TV REVIEW: Dominion Breathes New Life into a Weary Format
BY The Screen Spy Team
Published 10 years ago
By Liv Tadesse
While Dominion’s plot may somewhat recycled, its engaging characters bring necessary and interesting life to this new series from Syfy.
It’s appropriate that the city chosen to explore post-religious apocalypse is Las Vegas, or as it’s called within the show, Vega. The brash, sinful decadence to which its predecessor has been linked in popular cultural consciousness fits side by side with the cynicism Dominion presents.

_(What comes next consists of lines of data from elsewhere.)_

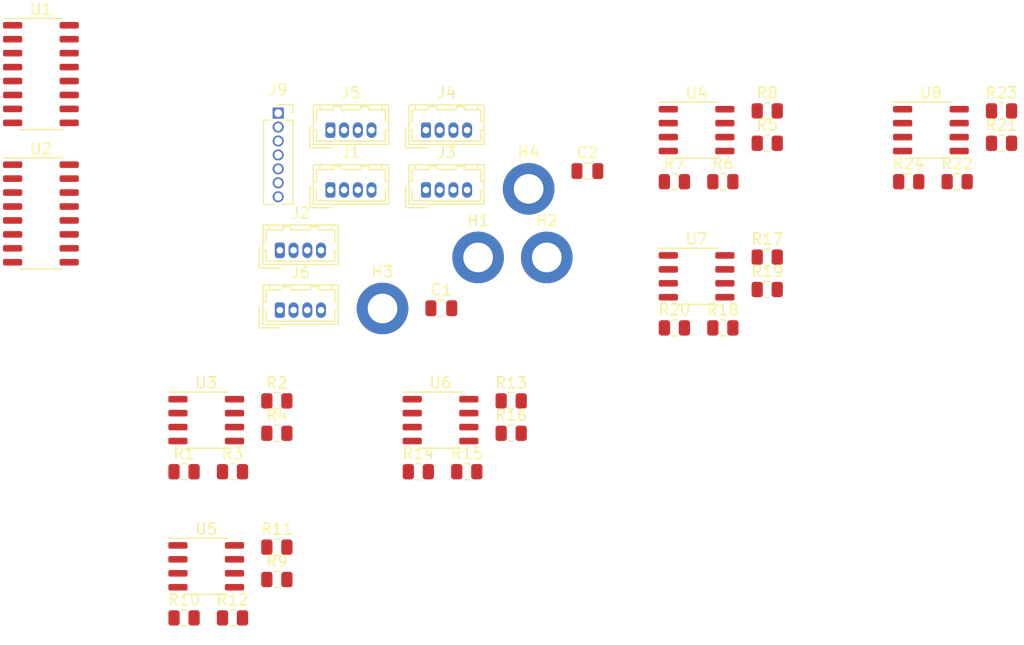
<source format=kicad_pcb>
(kicad_pcb (version 20211014) (generator pcbnew)

  (general
    (thickness 1.6)
  )

  (paper "A4")
  (layers
    (0 "F.Cu" signal)
    (31 "B.Cu" signal)
    (32 "B.Adhes" user "B.Adhesive")
    (33 "F.Adhes" user "F.Adhesive")
    (34 "B.Paste" user)
    (35 "F.Paste" user)
    (36 "B.SilkS" user "B.Silkscreen")
    (37 "F.SilkS" user "F.Silkscreen")
    (38 "B.Mask" user)
    (39 "F.Mask" user)
    (40 "Dwgs.User" user "User.Drawings")
    (41 "Cmts.User" user "User.Comments")
    (42 "Eco1.User" user "User.Eco1")
    (43 "Eco2.User" user "User.Eco2")
    (44 "Edge.Cuts" user)
    (45 "Margin" user)
    (46 "B.CrtYd" user "B.Courtyard")
    (47 "F.CrtYd" user "F.Courtyard")
    (48 "B.Fab" user)
    (49 "F.Fab" user)
  )

  (setup
    (pad_to_mask_clearance 0)
    (pcbplotparams
      (layerselection 0x00010fc_ffffffff)
      (disableapertmacros false)
      (usegerberextensions false)
      (usegerberattributes true)
      (usegerberadvancedattributes true)
      (creategerberjobfile true)
      (svguseinch false)
      (svgprecision 6)
      (excludeedgelayer true)
      (plotframeref false)
      (viasonmask false)
      (mode 1)
      (useauxorigin false)
      (hpglpennumber 1)
      (hpglpenspeed 20)
      (hpglpendiameter 15.000000)
      (dxfpolygonmode true)
      (dxfimperialunits true)
      (dxfusepcbnewfont true)
      (psnegative false)
      (psa4output false)
      (plotreference true)
      (plotvalue true)
      (plotinvisibletext false)
      (sketchpadsonfab false)
      (subtractmaskfromsilk false)
      (outputformat 1)
      (mirror false)
      (drillshape 1)
      (scaleselection 1)
      (outputdirectory "")
    )
  )

  (net 0 "")
  (net 1 "GND")
  (net 2 "+3.3VA")
  (net 3 "Net-(J1-Pad1)")
  (net 4 "/S1ATelem/PHOTOIN")
  (net 5 "/S1ATelem/TEMPIN")
  (net 6 "Net-(J2-Pad1)")
  (net 7 "/S1BTelem/PHOTOIN")
  (net 8 "/S1BTelem/TEMPIN")
  (net 9 "Net-(J3-Pad1)")
  (net 10 "/S2ATelem/PHOTOIN")
  (net 11 "/S2ATelem/TEMPIN")
  (net 12 "Net-(J4-Pad1)")
  (net 13 "/S2BTelem/PHOTOIN")
  (net 14 "/S2BTelem/TEMPIN")
  (net 15 "Net-(J5-Pad1)")
  (net 16 "/S3ATelem/PHOTOIN")
  (net 17 "/S3ATelem/TEMPIN")
  (net 18 "Net-(J6-Pad1)")
  (net 19 "/S3BTelem/PHOTOIN")
  (net 20 "/S3BTelem/TEMPIN")
  (net 21 "/CS1")
  (net 22 "/CS0")
  (net 23 "/MOSI")
  (net 24 "/MISO")
  (net 25 "/SCK")
  (net 26 "Net-(R2-Pad1)")
  (net 27 "/S1ATelem/PHOTOOUT")
  (net 28 "/S1ATelem/TEMPOUT")
  (net 29 "Net-(R6-Pad1)")
  (net 30 "/S1BTelem/PHOTOOUT")
  (net 31 "/S1BTelem/TEMPOUT")
  (net 32 "Net-(R10-Pad1)")
  (net 33 "/S2ATelem/PHOTOOUT")
  (net 34 "/S2ATelem/TEMPOUT")
  (net 35 "Net-(R14-Pad1)")
  (net 36 "/S2BTelem/PHOTOOUT")
  (net 37 "/S2BTelem/TEMPOUT")
  (net 38 "Net-(R18-Pad1)")
  (net 39 "/S3ATelem/PHOTOOUT")
  (net 40 "/S3ATelem/TEMPOUT")
  (net 41 "Net-(R22-Pad1)")
  (net 42 "/S3BTelem/PHOTOOUT")
  (net 43 "/S3BTelem/TEMPOUT")

  (footprint "Capacitor_SMD:C_0805_2012Metric" (layer "F.Cu") (at 162.525 76.4))

  (footprint "MountingHole:MountingHole_2.7mm_M2.5_DIN965_Pad" (layer "F.Cu") (at 152.575 84.27))

  (footprint "MountingHole:MountingHole_2.7mm_M2.5_DIN965_Pad" (layer "F.Cu") (at 158.825 84.27))

  (footprint "MountingHole:MountingHole_2.7mm_M2.5_DIN965_Pad" (layer "F.Cu") (at 143.875 88.92))

  (footprint "MountingHole:MountingHole_2.7mm_M2.5_DIN965_Pad" (layer "F.Cu") (at 157.175 78.02))

  (footprint "Connector_Hirose:Hirose_DF13-04P-1.25DSA_1x04_P1.25mm_Vertical" (layer "F.Cu") (at 139.125 78.12))

  (footprint "Connector_Hirose:Hirose_DF13-04P-1.25DSA_1x04_P1.25mm_Vertical" (layer "F.Cu") (at 134.525 83.62))

  (footprint "Connector_Hirose:Hirose_DF13-04P-1.25DSA_1x04_P1.25mm_Vertical" (layer "F.Cu") (at 147.825 78.12))

  (footprint "Connector_Hirose:Hirose_DF13-04P-1.25DSA_1x04_P1.25mm_Vertical" (layer "F.Cu") (at 147.825 72.67))

  (footprint "Connector_Hirose:Hirose_DF13-04P-1.25DSA_1x04_P1.25mm_Vertical" (layer "F.Cu") (at 139.125 72.67))

  (footprint "Connector_Hirose:Hirose_DF13-04P-1.25DSA_1x04_P1.25mm_Vertical" (layer "F.Cu") (at 134.525 89.07))

  (footprint "Connector_PinSocket_1.27mm:PinSocket_1x07_P1.27mm_Vertical" (layer "F.Cu") (at 134.375 71.12))

  (footprint "Resistor_SMD:R_0805_2012Metric" (layer "F.Cu") (at 125.805 103.79))

  (footprint "Resistor_SMD:R_0805_2012Metric" (layer "F.Cu") (at 134.255 97.34))

  (footprint "Resistor_SMD:R_0805_2012Metric" (layer "F.Cu") (at 130.215 103.79))

  (footprint "Resistor_SMD:R_0805_2012Metric" (layer "F.Cu") (at 134.255 100.29))

  (footprint "Resistor_SMD:R_0805_2012Metric" (layer "F.Cu") (at 178.895 73.87))

  (footprint "Resistor_SMD:R_0805_2012Metric" (layer "F.Cu") (at 174.855 77.37))

  (footprint "Resistor_SMD:R_0805_2012Metric" (layer "F.Cu") (at 170.445 77.37))

  (footprint "Resistor_SMD:R_0805_2012Metric" (layer "F.Cu") (at 178.895 70.92))

  (footprint "Resistor_SMD:R_0805_2012Metric" (layer "F.Cu") (at 134.255 113.61))

  (footprint "Resistor_SMD:R_0805_2012Metric" (layer "F.Cu") (at 125.805 117.11))

  (footprint "Resistor_SMD:R_0805_2012Metric" (layer "F.Cu") (at 134.255 110.66))

  (footprint "Resistor_SMD:R_0805_2012Metric" (layer "F.Cu") (at 130.215 117.11))

  (footprint "Resistor_SMD:R_0805_2012Metric" (layer "F.Cu") (at 155.585 97.34))

  (footprint "Resistor_SMD:R_0805_2012Metric" (layer "F.Cu") (at 147.135 103.79))

  (footprint "Resistor_SMD:R_0805_2012Metric" (layer "F.Cu") (at 151.545 103.79))

  (footprint "Resistor_SMD:R_0805_2012Metric" (layer "F.Cu") (at 155.585 100.29))

  (footprint "Resistor_SMD:R_0805_2012Metric" (layer "F.Cu") (at 178.895 84.24))

  (footprint "Resistor_SMD:R_0805_2012Metric" (layer "F.Cu") (at 174.855 90.69))

  (footprint "Resistor_SMD:R_0805_2012Metric" (layer "F.Cu") (at 178.895 87.19))

  (footprint "Resistor_SMD:R_0805_2012Metric" (layer "F.Cu") (at 170.445 90.69))

  (footprint "Resistor_SMD:R_0805_2012Metric" (layer "F.Cu") (at 200.225 73.87))

  (footprint "Resistor_SMD:R_0805_2012Metric" (layer "F.Cu") (at 196.185 77.37))

  (footprint "Resistor_SMD:R_0805_2012Metric" (layer "F.Cu") (at 200.225 70.92))

  (footprint "Resistor_SMD:R_0805_2012Metric" (layer "F.Cu") (at 191.775 77.37))

  (footprint "Package_SO:SO-16_3.9x9.9mm_P1.27mm" (layer "F.Cu") (at 112.776 67.564))

  (footprint "Package_SO:SO-16_3.9x9.9mm_P1.27mm" (layer "F.Cu") (at 112.776 80.264))

  (footprint "Package_SO:SO-8_3.9x4.9mm_P1.27mm" (layer "F.Cu") (at 127.825 99.09))

  (footprint "Package_SO:SO-8_3.9x4.9mm_P1.27mm" (layer "F.Cu") (at 172.465 72.67))

  (footprint "Package_SO:SO-8_3.9x4.9mm_P1.27mm" (layer "F.Cu") (at 127.825 112.41))

  (footprint "Package_SO:SO-8_3.9x4.9mm_P1.27mm" (layer "F.Cu") (at 149.155 99.09))

  (footprint "Package_SO:SO-8_3.9x4.9mm_P1.27mm" (layer "F.Cu") (at 172.465 85.99))

  (footprint "Package_SO:SO-8_3.9x4.9mm_P1.27mm" (layer "F.Cu") (at 193.795 72.67))

  (footprint "Capacitor_SMD:C_0805_2012Metric" (layer "F.Cu") (at 149.225 88.9))

)

</source>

It’s too early to tell whether or whether not the series will explore the wealth of themes it has touched on, and although at first the overarching theme appears to be one of dichotomous leadership, it’s clear, midway through the pilot, that it’s power. It reflects the world’s cynicism, which is also reflected through Claire and Alex and through General David, played with utter gusto by Anthony Head. (Tom Wisdom is as impressive in his role as Bettany was, if not more, embodying every inch of Dominion’s darker Michael).

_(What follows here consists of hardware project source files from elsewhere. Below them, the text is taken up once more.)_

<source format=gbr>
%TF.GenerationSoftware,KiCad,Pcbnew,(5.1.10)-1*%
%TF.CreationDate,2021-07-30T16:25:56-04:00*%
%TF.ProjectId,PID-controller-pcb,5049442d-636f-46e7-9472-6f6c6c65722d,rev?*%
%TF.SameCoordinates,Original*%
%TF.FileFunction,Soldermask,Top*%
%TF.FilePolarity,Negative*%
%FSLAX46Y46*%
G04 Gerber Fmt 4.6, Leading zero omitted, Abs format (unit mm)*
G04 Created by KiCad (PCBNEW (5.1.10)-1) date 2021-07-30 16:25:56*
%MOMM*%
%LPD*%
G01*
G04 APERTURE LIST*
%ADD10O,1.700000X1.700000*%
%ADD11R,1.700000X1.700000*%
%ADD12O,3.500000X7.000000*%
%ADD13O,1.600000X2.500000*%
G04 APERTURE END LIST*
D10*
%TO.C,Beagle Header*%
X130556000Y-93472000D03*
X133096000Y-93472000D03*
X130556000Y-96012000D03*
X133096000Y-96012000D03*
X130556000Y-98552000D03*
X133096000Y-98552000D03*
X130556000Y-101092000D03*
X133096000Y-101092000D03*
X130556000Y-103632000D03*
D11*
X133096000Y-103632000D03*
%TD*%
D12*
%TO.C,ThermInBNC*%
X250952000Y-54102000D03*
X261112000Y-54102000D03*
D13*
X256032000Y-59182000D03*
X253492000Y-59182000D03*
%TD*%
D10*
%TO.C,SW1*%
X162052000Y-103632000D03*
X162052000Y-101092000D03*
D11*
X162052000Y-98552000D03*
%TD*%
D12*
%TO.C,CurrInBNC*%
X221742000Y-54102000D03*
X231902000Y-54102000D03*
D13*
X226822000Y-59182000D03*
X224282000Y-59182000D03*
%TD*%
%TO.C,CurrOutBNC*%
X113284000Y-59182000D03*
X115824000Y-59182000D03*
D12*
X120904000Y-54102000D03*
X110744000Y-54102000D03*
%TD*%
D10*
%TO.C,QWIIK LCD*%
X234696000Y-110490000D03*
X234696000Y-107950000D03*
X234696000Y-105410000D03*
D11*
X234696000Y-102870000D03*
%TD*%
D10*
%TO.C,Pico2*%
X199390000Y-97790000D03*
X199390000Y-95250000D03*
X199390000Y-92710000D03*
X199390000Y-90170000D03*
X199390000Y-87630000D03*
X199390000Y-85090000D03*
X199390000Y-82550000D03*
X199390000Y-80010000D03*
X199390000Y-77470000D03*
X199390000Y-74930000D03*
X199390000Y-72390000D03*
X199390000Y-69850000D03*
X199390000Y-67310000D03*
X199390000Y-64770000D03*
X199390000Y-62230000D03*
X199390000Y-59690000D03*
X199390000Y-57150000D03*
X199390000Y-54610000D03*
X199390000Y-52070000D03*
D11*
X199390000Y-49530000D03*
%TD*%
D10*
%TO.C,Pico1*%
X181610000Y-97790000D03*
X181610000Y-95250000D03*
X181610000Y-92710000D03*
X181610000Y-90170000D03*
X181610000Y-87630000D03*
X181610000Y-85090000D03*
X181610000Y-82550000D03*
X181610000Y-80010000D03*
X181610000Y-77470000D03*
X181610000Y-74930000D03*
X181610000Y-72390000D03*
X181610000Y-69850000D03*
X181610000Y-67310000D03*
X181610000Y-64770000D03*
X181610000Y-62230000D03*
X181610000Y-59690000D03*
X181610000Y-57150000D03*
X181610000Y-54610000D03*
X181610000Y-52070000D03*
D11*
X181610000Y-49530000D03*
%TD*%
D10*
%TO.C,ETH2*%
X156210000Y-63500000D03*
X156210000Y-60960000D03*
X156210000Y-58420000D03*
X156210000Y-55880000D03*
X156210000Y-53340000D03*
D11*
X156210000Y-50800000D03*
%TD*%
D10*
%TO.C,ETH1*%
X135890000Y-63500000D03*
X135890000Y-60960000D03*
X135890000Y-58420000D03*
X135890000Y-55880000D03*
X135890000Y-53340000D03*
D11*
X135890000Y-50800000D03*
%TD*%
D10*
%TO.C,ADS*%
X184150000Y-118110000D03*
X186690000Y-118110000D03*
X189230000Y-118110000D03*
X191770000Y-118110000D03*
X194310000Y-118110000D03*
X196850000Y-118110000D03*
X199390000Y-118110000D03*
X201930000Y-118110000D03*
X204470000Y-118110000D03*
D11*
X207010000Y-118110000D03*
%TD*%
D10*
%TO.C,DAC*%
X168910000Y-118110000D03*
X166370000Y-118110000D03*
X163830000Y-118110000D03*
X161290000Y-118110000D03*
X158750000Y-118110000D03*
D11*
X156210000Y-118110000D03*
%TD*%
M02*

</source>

A general’s lust for power is expected, but the subtle understanding with which the two young leads are written took me by surprise. It would be easy to have Alex as a superficial rebel philosophically, but Dominion takes another path with the idea of the Messiah. Alex from beginning to end considers himself an authority, unsurprising considering he grew through his teenage years with an archangel personally delivering his punishments, but this, unlike most characters like him, doesn’t blind him to the inescapable power of societal structure. A smooth talker, he manages to secure the love of the daughter of the most powerful man in Vega, promising his dreams of escape safety in her inherited authority among other human strongholds.
However, in direct contrast to her introduction, Claire is not the Yes-Man to Alex’s Messiah. Dominion offers a host of female characters and she is the most intriguing. The higher the class, the worse off the women are, and just as Alex strives for the power of freedom, so do most women in the show – but the fact that one or two are content within their roles speaks to Dominion’s diversity.

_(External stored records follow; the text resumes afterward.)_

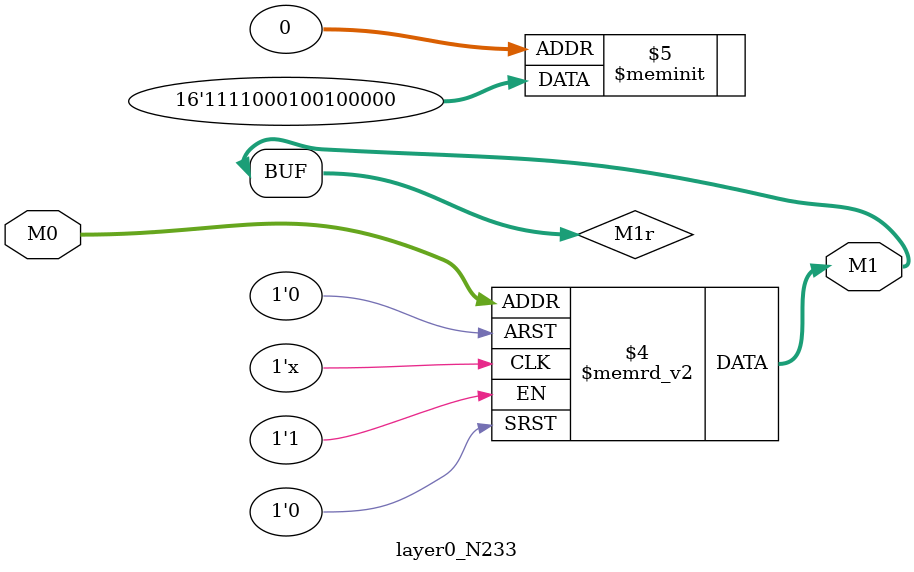
<source format=v>
module layer0_N233 ( input [2:0] M0, output [1:0] M1 );

	(*rom_style = "distributed" *) reg [1:0] M1r;
	assign M1 = M1r;
	always @ (M0) begin
		case (M0)
			3'b000: M1r = 2'b00;
			3'b100: M1r = 2'b01;
			3'b010: M1r = 2'b10;
			3'b110: M1r = 2'b11;
			3'b001: M1r = 2'b00;
			3'b101: M1r = 2'b00;
			3'b011: M1r = 2'b00;
			3'b111: M1r = 2'b11;

		endcase
	end
endmodule

</source>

Thorn may be a senator, but she’s busy investing in her romantic attachments to an archangel, who paradoxically provides no security. Noma is content as a soldier while Bixby is a ball of constant tension. Arika luxuriates in the power of her position and the politics it brings, selling girls with a hunger for what their price brings. With the safety of House Riesen potentially gone in the future, Claire suddenly holds a host of sincere albeit misdirecting hesitations at the opportunity of escape. When she frames David rising in power as dictatorship, as if she’s never heard a word of Alex’s grievances, her father rightly “calls her out” by asking what the difference is between his current rule and her idea of David’s. But that’s not the only person Riesen does call out. He does the same with David, implying that Claire’s machinations are at the same level as the general’s.
Claire is a refreshing take on the oft-maligned love interest of the Messiah, and not one I expected with the pilot’s opening. She complements Alex, and with the reveal of his markings, undoubtedly the show’s cynicism at peak, they may be at odds in the future and that is a welcome showdown.
The fantastic nature of the show as well as the sudden and deceptive Romeo and Juliet-esque romance might off-put at first, but giving up early would mean missing out on Anthony Head, as well as his character summing up the show in dramatic delivery: “Religious theater is one thing – this is politics.”
Dominion airs Thursdays (9-10 p.m. ET) on SyFy.